For each record below, give an exact transcription.

• Collected data:
----------------
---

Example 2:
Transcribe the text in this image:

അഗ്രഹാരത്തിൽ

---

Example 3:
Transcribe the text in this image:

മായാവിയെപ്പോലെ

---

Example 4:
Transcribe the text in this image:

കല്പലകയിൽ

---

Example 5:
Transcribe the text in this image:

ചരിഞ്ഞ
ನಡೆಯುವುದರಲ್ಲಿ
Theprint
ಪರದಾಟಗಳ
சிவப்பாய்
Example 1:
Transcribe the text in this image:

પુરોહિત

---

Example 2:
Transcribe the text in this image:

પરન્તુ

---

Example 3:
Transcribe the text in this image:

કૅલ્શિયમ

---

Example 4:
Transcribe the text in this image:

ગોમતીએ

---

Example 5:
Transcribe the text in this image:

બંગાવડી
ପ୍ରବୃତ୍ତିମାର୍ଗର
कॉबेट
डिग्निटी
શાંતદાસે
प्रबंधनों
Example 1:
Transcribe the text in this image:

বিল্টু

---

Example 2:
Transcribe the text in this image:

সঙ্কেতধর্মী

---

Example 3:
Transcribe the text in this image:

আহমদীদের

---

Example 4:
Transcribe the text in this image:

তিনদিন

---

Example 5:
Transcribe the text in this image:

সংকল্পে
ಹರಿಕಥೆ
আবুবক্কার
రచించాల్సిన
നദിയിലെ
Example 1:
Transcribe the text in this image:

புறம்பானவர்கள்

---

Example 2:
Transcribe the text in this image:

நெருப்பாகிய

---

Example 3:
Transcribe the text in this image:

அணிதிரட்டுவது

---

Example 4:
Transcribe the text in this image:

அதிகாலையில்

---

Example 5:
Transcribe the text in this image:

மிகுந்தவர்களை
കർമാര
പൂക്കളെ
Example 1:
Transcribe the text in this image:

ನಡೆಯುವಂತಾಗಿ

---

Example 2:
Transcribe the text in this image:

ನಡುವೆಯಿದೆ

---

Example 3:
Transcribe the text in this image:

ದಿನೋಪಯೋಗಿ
----------------
• RESPONSE:
---

Example 2:
Transcribe the text in this image:

അഗ്രഹാരത്തിൽ

---

Example 3:
Transcribe the text in this image:

മായാവിയെപ്പോലെ

---

Example 4:
Transcribe the text in this image:

കല്പലകയിൽ

---

Example 5:
Transcribe the text in this image:

ചരിഞ്ഞ
ನಡೆಯುವುದರಲ್ಲಿ
Theprint
ಪರದಾಟಗಳ
சிவப்பாய்
Example 1:
Transcribe the text in this image:

પુરોહિત

---

Example 2:
Transcribe the text in this image:

પરન્તુ

---

Example 3:
Transcribe the text in this image:

કૅલ્શિયમ

---

Example 4:
Transcribe the text in this image:

ગોમતીએ

---

Example 5:
Transcribe the text in this image:

બંગાવડી
ପ୍ରବୃତ୍ତିମାର୍ଗର
कॉबेट
डिग्निटी
શાંતદાસે
प्रबंधनों
Example 1:
Transcribe the text in this image:

বিল্টু

---

Example 2:
Transcribe the text in this image:

সঙ্কেতধর্মী

---

Example 3:
Transcribe the text in this image:

আহমদীদের

---

Example 4:
Transcribe the text in this image:

তিনদিন

---

Example 5:
Transcribe the text in this image:

সংকল্পে
ಹರಿಕಥೆ
আবুবক্কার
రచించాల్సిన
നദിയിലെ
Example 1:
Transcribe the text in this image:

புறம்பானவர்கள்

---

Example 2:
Transcribe the text in this image:

நெருப்பாகிய

---

Example 3:
Transcribe the text in this image:

அணிதிரட்டுவது

---

Example 4:
Transcribe the text in this image:

அதிகாலையில்

---

Example 5:
Transcribe the text in this image:

மிகுந்தவர்களை
കർമാര
പൂക്കളെ
Example 1:
Transcribe the text in this image:

ನಡೆಯುವಂತಾಗಿ

---

Example 2:
Transcribe the text in this image:

ನಡುವೆಯಿದೆ

---

Example 3:
Transcribe the text in this image:

ದಿನೋಪಯೋಗಿ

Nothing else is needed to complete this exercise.